Proses Pembuatan Bulu Mata di Salah Satu Pabrik di Kabupaten Purbalingga.

Oleh: Sri Rejeki & Gregorius Magnus Finesso

KOMPAS.com - Tak ada yang menyangkal lentik bulu mata bintang pop dunia seperti Madonna dan Katy Perry telah menyihir dunia. Begitu juga mata Olga Lydia dan gadis-gadis Cherrybelle. Kelentikan itu diproduksi di kota kecil Purbalingga, Jawa Tengah.

Bulu mata palsu, bagi presenter Olga Lydia, merupakan elemen penting penampilan. Tanpa bulu mata palsu, dia merasa ada sesuatu yang kurang. Olga mengenal bulu mata palsu sejak terjun ke dunia model. Bagi dia, bulu mata palsu membantu meminimalkan kekurangannya. ”Bulu mata saya, kan, kurang banyak, jadi harus dibantu dengan menggunakan bulu mata palsu,” ujarnya.

Meski begitu, tidak mudah menemukan bulu mata palsu yang sesuai dengan keinginannya.
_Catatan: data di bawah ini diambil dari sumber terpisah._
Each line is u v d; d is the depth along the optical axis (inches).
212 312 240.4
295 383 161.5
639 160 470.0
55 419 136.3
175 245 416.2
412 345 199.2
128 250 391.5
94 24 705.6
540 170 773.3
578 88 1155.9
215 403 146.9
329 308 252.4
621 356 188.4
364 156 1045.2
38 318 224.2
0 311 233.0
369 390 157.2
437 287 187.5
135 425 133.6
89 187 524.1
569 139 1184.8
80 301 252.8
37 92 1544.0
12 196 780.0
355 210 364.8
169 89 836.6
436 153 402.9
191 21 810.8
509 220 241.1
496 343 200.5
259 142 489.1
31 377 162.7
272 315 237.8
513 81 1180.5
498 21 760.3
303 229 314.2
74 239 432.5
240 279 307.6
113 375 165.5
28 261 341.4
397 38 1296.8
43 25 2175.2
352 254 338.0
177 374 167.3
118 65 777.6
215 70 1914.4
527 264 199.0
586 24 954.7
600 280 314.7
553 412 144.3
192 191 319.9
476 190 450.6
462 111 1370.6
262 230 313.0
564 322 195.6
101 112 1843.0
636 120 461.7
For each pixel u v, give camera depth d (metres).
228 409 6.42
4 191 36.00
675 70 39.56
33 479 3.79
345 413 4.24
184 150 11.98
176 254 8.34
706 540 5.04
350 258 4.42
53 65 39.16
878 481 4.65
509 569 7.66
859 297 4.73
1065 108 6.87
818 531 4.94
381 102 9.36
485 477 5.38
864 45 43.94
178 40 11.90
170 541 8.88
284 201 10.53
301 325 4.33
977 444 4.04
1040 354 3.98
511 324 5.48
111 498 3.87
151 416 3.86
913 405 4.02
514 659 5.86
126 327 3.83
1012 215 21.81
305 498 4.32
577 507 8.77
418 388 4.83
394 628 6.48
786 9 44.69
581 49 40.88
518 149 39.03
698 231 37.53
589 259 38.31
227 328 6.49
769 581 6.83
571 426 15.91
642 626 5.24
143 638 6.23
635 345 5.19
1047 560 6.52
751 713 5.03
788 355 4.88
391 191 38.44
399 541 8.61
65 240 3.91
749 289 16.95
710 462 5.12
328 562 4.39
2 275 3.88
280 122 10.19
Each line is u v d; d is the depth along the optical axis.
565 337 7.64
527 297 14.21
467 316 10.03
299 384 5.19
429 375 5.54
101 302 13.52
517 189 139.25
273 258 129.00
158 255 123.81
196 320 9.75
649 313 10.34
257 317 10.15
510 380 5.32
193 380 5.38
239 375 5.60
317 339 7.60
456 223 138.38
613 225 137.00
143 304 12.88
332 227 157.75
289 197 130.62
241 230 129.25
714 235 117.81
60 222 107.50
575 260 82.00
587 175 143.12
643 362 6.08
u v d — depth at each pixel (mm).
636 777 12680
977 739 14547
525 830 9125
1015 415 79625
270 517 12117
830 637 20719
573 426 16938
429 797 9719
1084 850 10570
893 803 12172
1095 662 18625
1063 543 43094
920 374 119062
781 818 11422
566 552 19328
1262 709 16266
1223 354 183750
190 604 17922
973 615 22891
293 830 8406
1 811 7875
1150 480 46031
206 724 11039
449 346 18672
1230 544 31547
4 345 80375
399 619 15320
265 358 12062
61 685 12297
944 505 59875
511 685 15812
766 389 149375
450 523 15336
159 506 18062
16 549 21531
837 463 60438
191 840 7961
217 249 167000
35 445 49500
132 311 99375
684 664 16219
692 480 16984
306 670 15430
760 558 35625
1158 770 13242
Beberapa syarat bulu mata yang pas bagi Olga adalah ringan, nyaman dipakai, dan dapat digunakan dalam setiap kesempatan, baik siang maupun malam.

”Kadang memakai bulu mata palsu bisa membuat mata merah. Apalagi kadang ada yang sampai harus didobel-dobel segala pakainya, jadinya berat. Akibatnya, mata menjadi merah,” kata Olga.

Bulu mata palsu yang seperti itu sangat dihindari oleh Olga. Sebab, meski memakai bulu mata palsu, dia ingin tetap dapat membaca buku dengan durasi yang cukup lama. ”Kalau bulu matanya berat, mau berlama-lama membaca jadi susah,” ujar Olga.

Begitu pula bagi presenter televisi Hilyani Hidranto, bulu mata merupakan elemen penting penampilan, terutama saat dia muncul di layar kaca. ”Bulu mata saya sudah cukup panjang, sih. Namun, jika untuk keperluan shooting, tetap perlu memakai bulu mata palsu. Jadi, kelihatannya lebih ngoook gitu. Maksudnya, lebih kelihatan di kamera,” ujar Pemenang Wajah Femina tahun 2007 ini seraya terkekeh.

Menghidupi rakyat

Bulu mata palsu menghidupi ribuan warga Purbalingga. Salah satunya adalah Khotik (36). Ini adalah pekerjaan yang rumit. Saat ditemui Kompas, Kothik sedang mencabut tiga helai rambut dari kumpulan potongan rambut yang terbungkus kertas. Ia lalu menekuk ketiga helai rambut itu dan memegangnya dengan tangan kiri. Dengan bantuan alat di tangan kanannya, rambut itu dipasang pada seutas benang yang ujung-ujungnya terikat dengan paku. Dengan gerakan sigap, ketiga helai rambut itu sudah terikat dalam satu simpul di benang tersebut.

Gerakan-gerakan ini ia ulangi sambil mengatur jarak antarsimpul. Dalam jarak 1 sentimeter (cm), ia harus memasang 30 simpul rambut di benang. Total ia harus memenuhi jarak 3,3 cm dengan simpul-simpul rambut sebagai cikal bakal bulu mata. Pekerjaan yang terkesan sederhana, tetapi sebenarnya tidak mudah dilakukan, terutama bagi pekerja baru.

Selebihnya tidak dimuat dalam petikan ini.